ParameterDescription
permitSame type as the batched permitTransferFrom case.
transferDetailsSame type as the batched permitTransferFrom case.
ownerSigner of the permit message and owner of the tokens.
witnessArbitrary signed data used to reconstruct signature data and optionally validate additional context.
witnessTypeStringEIP-712 type string for witness hashing. Must include TokenPermissions and follow EIP-712 struct ordering.
signatureSignature over permit data. Supports EOA signatures, compact signatures defined by EIP-2098, and contract signatures defined by EIP-1271.

Example permitWitnessTransferFrom parameters

If an integrating contract would also like the signer to verify information about a trade, an integrating contract may ask the signer to also sign an ExampleTrade object that we define below:

struct ExampleTrade {
	address exampleTokenAddress;
	uint256 exampleMinimumAmountOut;
}

Following EIP-712, the typehash for the data would be defined by:

bytes32 _EXAMPLE_TRADE_TYPEHASH = keccak256('ExampleTrade(address exampleTokenAddress,uint256 exampleMinimumAmountOut)');

The witness that should be passed along with the permit message should be:

 bytes32 witness = keccak256(
            abi.encode(_EXAMPLE_TRADE_TYPEHASH, exampleTrade.exampleTokenAddress, exampleTrade.exampleMinimumAmountOut));

And the witnessTypeString to be passed in should be:

string constant witnessTypeString = "ExampleTrade witness)ExampleTrade(address exampleTokenAddress,uint256 exampleMinimumAmountOut)TokenPermissions(address token,uint256 amount)"

It’s important to note that when hashing multiple typed structs, the ordering of the structs in the type string matters. Referencing EIP-712:

If the struct type references other struct types (and these in turn reference even more struct types), then the set of referenced struct types is collected, sorted by name and appended to the encoding. An example encoding is Transaction(Person from,Person to,Asset tx)Asset(address token,uint256 amount)Person(address wallet,string name)

Nonce Schema

Instead of using incrementing nonces, we introduce non-monotonic, or unordered nonces with a nonceBitmap.

The nonceBitmap maps an owner's address to a uint248 value, which we will call wordPos which is the index of the desired bitmap. There are 2248 possible indices thus 2248 possible bitmaps where each bitmap holds 256 bits. A bit must be flipped on to prevent replays of users’ signatures. Bits that are dirtied may not be used again.

// nonceBitmap[ownerAddress][wordPosition] retrieves a uint256 bitmap
mapping(address => mapping(uint248 => uint256)) public nonceBitmap;

Users will sign a uint256 nonce value where the first 248 bits correspond to the word position of the bitmap to dirty and the last 8 bits correspond to the actual bit position being flipped on.
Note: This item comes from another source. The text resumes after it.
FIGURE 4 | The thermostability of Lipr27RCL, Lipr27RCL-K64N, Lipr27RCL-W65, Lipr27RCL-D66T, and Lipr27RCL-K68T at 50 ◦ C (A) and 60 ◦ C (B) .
uint248 wordPos = uint248(nonce >> 8);
uint8 bitPos = uint8(nonce);
uint256 bitmap = nonceBitmap[ownerAddress][wordPos] ^ (1 << bitPos)

Security Considerations

Integrating contracts must ensure signatures can only be used in the intended caller context.

Common failure mode

A user signs a permit for a router as the permissioned spender. If the router does not validate caller context and spends any valid Permit2 message, an attacker can replay that signature and redirect funds.

  • Bind permit usage to the expected caller context.
  • Pass msg.sender as the owner parameter in permit calls when appropriate.
  • Pass msg.sender as the from parameter in transfer calls when appropriate.

Universal Router applies this pattern by checking msg.sender during routing and using msg.sender in both permit and transfer parameterization.